**YOUR ASSIGNMENT:**
Please transcribe exactly the lines from the first line of the records below through the line containing "твенные корпуса. С", including both, and omit all pictures.

####################

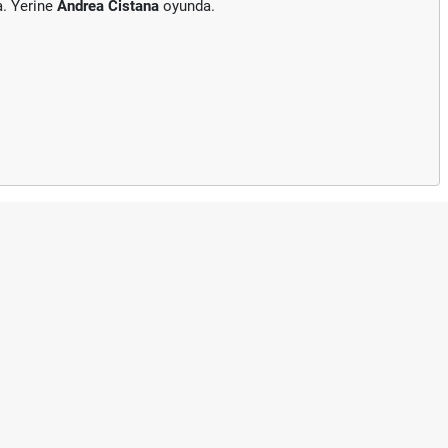
a. Yerine
Andrea Cistana
oyunda.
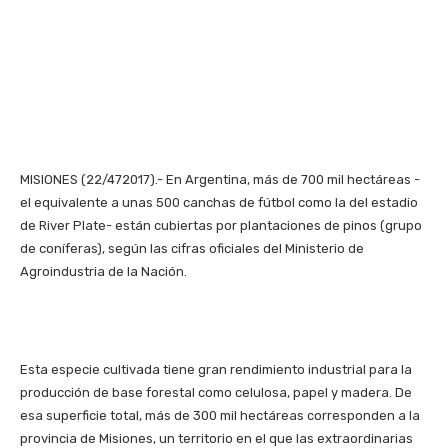
MISIONES (22/472017).- En Argentina, más de 700 mil hectáreas -
el equivalente a unas 500 canchas de fútbol como la del estadio
de River Plate- están cubiertas por plantaciones de pinos (grupo
de coníferas), según las cifras oficiales del Ministerio de
Agroindustria de la Nación.
Esta especie cultivada tiene gran rendimiento industrial para la
producción de base forestal como celulosa, papel y madera. De
esa superficie total, más de 300 mil hectáreas corresponden a la
provincia de Misiones, un territorio en el que las extraordinarias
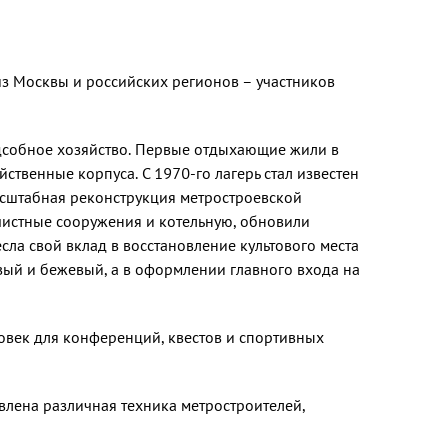
з Москвы и российских регионов – участников
одсобное хозяйство. Первые отдыхающие жили в
твенные корпуса. С 1970-го лагерь стал известен
масштабная реконструкция метростроевской
чистные сооружения и котельную, обновили
ла свой вклад в восстановление культового места
ый и бежевый, а в оформлении главного входа на
овек для конференций, квестов и спортивных
влена различная техника метростроителей,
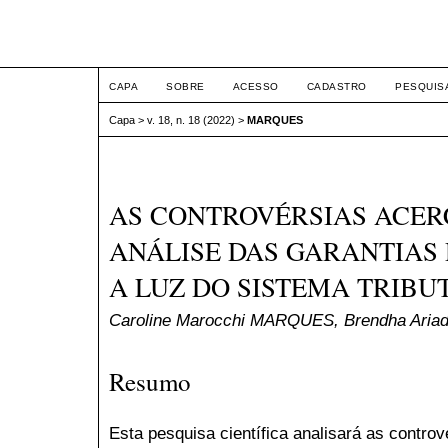
ETIC
CAPA
SOBRE
ACESSO
CADASTRO
PESQUIS
Capa
>
v. 18, n. 18 (2022)
>
MARQUES
AS CONTROVÉRSIAS ACER
ANÁLISE DAS GARANTIAS
A LUZ DO SISTEMA TRIBU
Caroline Marocchi MARQUES, Brendha Aria
Resumo
Esta pesquisa científica analisará as contro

####################

**REPLY:**
a. Yerine
Andrea Cistana
oyunda.
MISIONES (22/472017).- En Argentina, más de 700 mil hectáreas -
el equivalente a unas 500 canchas de fútbol como la del estadio
de River Plate- están cubiertas por plantaciones de pinos (grupo
de coníferas), según las cifras oficiales del Ministerio de
Agroindustria de la Nación.
Esta especie cultivada tiene gran rendimiento industrial para la
producción de base forestal como celulosa, papel y madera. De
esa superficie total, más de 300 mil hectáreas corresponden a la
provincia de Misiones, un territorio en el que las extraordinarias
з Москвы и российских регионов – участников
одсобное хозяйство. Первые отдыхающие жили в
твенные корпуса. С 1970-го лагерь стал известен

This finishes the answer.